Exercise directions » Once the line containing "- Parallels [Note Name]]" is found in the entries below, restate it and each following line word for word, stopping after the line containing "- Parallels [[The".

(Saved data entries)

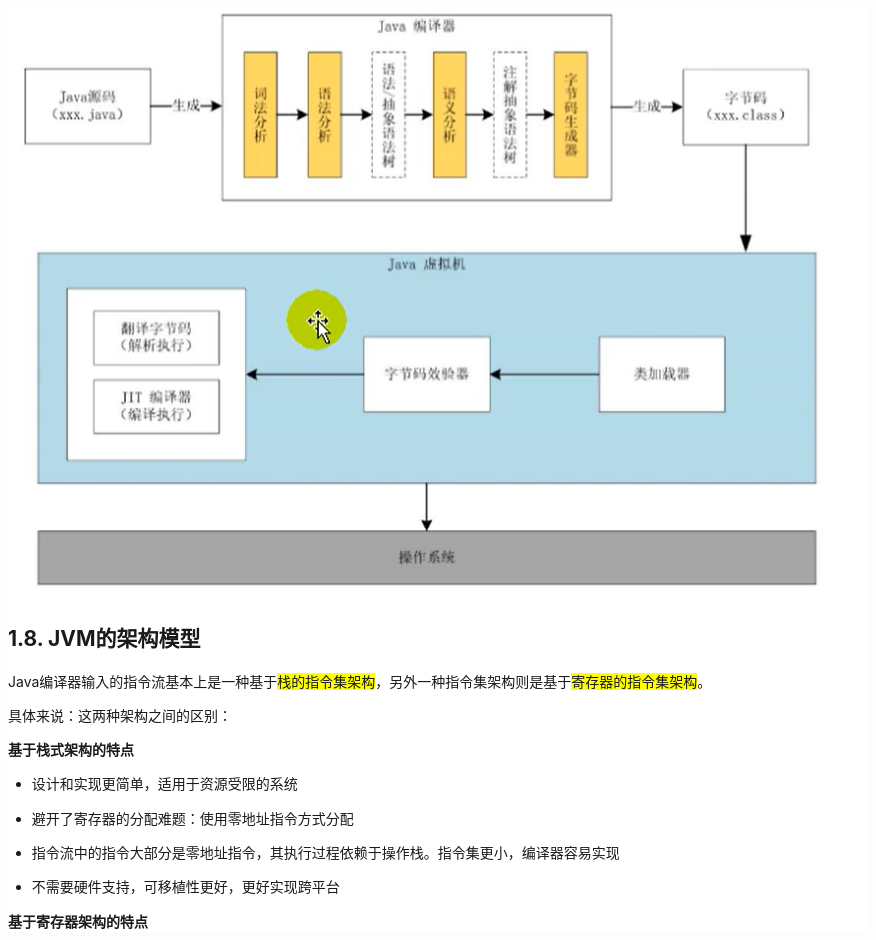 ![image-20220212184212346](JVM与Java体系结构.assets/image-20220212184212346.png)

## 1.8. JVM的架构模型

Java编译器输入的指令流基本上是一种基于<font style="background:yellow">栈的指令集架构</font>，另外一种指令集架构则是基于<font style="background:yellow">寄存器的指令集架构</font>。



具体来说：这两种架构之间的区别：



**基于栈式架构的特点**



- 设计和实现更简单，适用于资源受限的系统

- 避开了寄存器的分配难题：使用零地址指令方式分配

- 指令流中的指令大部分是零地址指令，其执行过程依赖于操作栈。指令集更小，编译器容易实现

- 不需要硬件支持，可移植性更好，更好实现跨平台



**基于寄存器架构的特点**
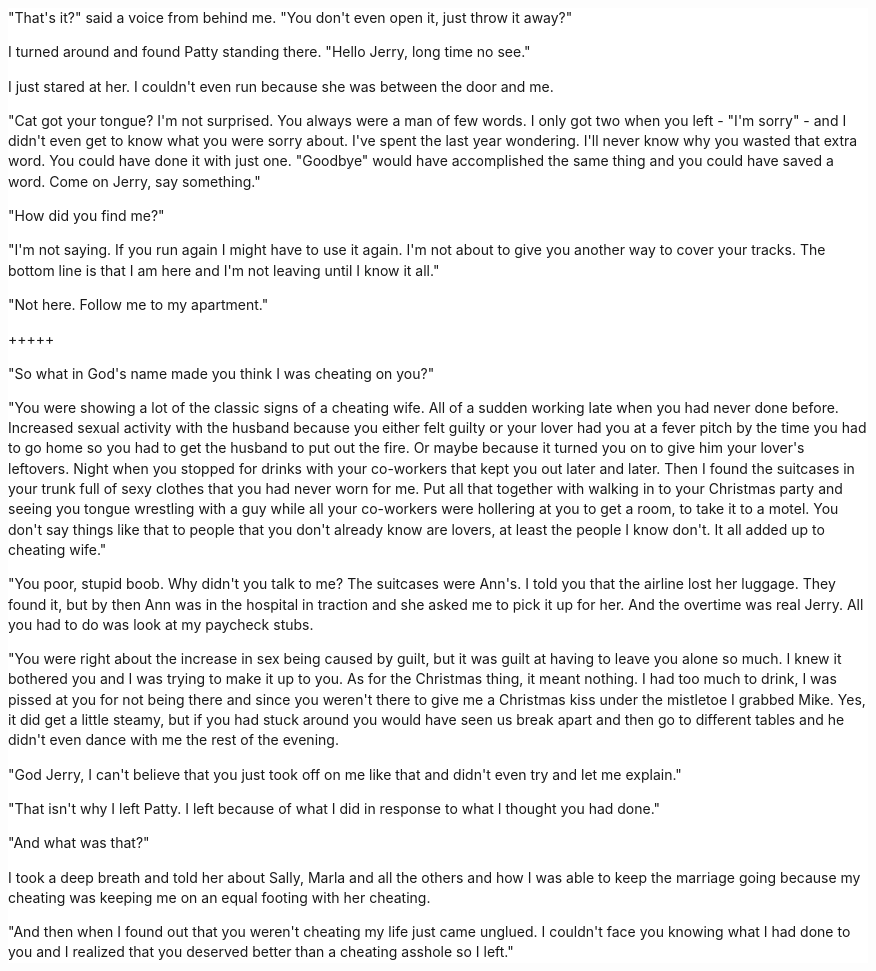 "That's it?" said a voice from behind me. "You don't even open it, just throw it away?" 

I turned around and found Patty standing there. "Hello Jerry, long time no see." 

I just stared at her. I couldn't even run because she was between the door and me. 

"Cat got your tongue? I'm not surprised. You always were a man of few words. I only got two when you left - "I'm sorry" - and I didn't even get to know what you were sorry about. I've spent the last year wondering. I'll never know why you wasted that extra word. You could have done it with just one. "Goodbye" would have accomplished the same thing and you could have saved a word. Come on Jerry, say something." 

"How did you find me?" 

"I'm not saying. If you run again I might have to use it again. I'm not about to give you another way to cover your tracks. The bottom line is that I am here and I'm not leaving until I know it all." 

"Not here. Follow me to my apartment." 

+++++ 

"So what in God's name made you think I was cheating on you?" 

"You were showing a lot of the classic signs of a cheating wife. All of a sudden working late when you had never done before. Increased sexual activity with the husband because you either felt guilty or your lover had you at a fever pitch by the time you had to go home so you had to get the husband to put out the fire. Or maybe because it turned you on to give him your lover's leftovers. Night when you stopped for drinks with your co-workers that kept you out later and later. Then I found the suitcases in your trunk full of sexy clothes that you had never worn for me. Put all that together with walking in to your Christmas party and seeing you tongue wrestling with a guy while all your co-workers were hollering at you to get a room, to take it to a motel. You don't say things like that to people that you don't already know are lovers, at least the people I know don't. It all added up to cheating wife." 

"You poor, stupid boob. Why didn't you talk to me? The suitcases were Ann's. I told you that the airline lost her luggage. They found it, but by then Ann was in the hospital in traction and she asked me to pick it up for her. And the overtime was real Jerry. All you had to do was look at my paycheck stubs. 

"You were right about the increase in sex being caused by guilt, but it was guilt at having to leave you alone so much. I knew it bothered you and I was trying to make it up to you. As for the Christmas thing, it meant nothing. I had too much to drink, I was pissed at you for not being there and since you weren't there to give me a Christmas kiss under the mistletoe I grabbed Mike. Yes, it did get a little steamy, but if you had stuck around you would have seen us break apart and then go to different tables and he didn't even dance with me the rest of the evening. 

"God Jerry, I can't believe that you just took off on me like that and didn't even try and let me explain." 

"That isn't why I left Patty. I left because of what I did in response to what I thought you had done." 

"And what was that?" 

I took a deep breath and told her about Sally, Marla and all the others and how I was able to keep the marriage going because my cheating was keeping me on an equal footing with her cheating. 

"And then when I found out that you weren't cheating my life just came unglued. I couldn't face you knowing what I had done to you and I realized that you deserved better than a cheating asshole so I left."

---

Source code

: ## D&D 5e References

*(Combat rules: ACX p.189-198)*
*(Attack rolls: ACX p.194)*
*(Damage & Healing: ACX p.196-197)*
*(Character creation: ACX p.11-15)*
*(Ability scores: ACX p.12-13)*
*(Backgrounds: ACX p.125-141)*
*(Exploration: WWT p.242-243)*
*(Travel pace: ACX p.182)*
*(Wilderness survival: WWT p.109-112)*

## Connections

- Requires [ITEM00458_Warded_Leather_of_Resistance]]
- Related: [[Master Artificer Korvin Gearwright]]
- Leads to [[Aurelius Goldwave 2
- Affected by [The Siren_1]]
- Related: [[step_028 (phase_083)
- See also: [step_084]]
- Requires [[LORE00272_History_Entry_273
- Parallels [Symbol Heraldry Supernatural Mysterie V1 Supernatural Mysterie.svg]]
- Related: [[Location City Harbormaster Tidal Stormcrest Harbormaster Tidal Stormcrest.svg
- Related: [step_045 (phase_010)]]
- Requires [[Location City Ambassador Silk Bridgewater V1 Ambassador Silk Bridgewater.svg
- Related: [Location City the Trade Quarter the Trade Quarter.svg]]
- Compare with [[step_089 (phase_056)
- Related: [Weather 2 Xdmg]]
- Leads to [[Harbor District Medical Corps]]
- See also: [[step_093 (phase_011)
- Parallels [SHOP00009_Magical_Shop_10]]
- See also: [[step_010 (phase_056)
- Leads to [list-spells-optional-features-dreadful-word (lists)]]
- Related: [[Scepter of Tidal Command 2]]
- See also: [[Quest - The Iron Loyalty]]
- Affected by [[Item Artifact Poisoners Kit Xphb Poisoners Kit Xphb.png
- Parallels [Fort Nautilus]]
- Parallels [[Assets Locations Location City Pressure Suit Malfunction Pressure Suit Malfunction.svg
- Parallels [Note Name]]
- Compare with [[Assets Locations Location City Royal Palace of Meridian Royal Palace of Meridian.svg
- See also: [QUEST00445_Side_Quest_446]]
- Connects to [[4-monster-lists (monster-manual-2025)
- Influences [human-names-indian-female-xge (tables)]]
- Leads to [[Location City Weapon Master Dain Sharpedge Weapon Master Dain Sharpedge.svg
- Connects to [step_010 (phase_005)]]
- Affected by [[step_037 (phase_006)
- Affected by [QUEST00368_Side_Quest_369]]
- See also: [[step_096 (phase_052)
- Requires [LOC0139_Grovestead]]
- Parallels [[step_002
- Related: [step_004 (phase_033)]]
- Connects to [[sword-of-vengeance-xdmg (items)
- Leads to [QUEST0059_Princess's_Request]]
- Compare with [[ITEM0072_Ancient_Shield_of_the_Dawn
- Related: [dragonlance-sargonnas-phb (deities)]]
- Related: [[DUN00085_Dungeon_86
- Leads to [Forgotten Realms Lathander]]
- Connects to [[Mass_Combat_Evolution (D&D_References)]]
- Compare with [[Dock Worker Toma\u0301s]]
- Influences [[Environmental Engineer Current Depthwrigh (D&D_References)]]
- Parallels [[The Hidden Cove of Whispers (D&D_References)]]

Solution for this problem »
- Parallels [Note Name]]
- Compare with [[Assets Locations Location City Royal Palace of Meridian Royal Palace of Meridian.svg
- See also: [QUEST00445_Side_Quest_446]]
- Connects to [[4-monster-lists (monster-manual-2025)
- Influences [human-names-indian-female-xge (tables)]]
- Leads to [[Location City Weapon Master Dain Sharpedge Weapon Master Dain Sharpedge.svg
- Connects to [step_010 (phase_005)]]
- Affected by [[step_037 (phase_006)
- Affected by [QUEST00368_Side_Quest_369]]
- See also: [[step_096 (phase_052)
- Requires [LOC0139_Grovestead]]
- Parallels [[step_002
- Related: [step_004 (phase_033)]]
- Connects to [[sword-of-vengeance-xdmg (items)
- Leads to [QUEST0059_Princess's_Request]]
- Compare with [[ITEM0072_Ancient_Shield_of_the_Dawn
- Related: [dragonlance-sargonnas-phb (deities)]]
- Related: [[DUN00085_Dungeon_86
- Leads to [Forgotten Realms Lathander]]
- Connects to [[Mass_Combat_Evolution (D&D_References)]]
- Compare with [[Dock Worker Toma\u0301s]]
- Influences [[Environmental Engineer Current Depthwrigh (D&D_References)]]
- Parallels [[The Hidden Cove of Whispers (D&D_References)]]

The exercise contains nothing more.